DATA TO EXAMINE.
<<<<

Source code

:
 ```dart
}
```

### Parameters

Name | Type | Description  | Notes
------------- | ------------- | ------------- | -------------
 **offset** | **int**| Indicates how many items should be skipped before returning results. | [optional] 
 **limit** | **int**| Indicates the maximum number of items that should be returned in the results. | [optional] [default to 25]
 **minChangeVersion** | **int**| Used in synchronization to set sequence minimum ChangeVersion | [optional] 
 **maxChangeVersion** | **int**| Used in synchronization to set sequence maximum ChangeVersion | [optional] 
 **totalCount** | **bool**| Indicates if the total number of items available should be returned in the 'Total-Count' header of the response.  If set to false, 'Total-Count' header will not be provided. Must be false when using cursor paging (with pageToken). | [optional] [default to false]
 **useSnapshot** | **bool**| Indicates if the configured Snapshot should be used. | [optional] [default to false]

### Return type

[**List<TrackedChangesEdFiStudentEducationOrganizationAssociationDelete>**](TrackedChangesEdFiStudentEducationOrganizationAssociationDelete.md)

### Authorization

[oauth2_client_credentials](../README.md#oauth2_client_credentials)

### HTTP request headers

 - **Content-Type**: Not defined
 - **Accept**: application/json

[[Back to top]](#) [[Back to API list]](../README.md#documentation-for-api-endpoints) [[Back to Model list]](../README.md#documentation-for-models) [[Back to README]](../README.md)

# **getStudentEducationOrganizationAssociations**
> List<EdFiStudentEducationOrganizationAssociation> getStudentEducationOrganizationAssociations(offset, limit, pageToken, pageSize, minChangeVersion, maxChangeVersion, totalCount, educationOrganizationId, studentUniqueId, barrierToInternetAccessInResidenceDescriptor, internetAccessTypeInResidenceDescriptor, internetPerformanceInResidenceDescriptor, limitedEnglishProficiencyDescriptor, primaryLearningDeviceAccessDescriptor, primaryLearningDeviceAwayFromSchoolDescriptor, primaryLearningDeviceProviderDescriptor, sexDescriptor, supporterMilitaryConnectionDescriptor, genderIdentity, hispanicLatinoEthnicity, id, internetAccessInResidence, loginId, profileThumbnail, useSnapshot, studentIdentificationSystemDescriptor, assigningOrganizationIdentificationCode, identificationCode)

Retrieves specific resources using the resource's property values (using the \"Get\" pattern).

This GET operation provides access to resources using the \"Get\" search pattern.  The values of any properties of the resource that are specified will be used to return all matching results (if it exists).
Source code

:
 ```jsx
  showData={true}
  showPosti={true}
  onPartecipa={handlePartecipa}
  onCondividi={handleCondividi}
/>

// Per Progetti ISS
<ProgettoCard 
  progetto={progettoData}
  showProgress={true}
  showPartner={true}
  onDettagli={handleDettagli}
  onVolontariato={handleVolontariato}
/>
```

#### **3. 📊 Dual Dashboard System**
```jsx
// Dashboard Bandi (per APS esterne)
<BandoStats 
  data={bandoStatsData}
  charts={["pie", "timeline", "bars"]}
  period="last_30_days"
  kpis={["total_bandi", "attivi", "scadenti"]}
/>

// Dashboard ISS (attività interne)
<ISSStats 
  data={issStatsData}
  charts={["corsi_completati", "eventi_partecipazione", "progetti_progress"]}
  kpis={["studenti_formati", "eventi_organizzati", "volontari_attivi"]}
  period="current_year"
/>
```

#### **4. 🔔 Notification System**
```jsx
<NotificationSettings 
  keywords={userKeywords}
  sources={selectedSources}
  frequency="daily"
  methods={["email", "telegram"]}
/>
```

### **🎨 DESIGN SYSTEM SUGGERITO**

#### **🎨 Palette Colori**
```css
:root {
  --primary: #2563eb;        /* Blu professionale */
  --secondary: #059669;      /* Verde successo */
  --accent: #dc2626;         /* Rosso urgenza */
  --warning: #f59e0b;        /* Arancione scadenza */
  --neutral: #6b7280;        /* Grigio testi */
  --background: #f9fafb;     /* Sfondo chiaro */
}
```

>>>>

TASK STATEMENT.
The word "maximum" appears in some lines of the data; state how many such lines there are, and nothing further.

RESPONSE BELOW.
2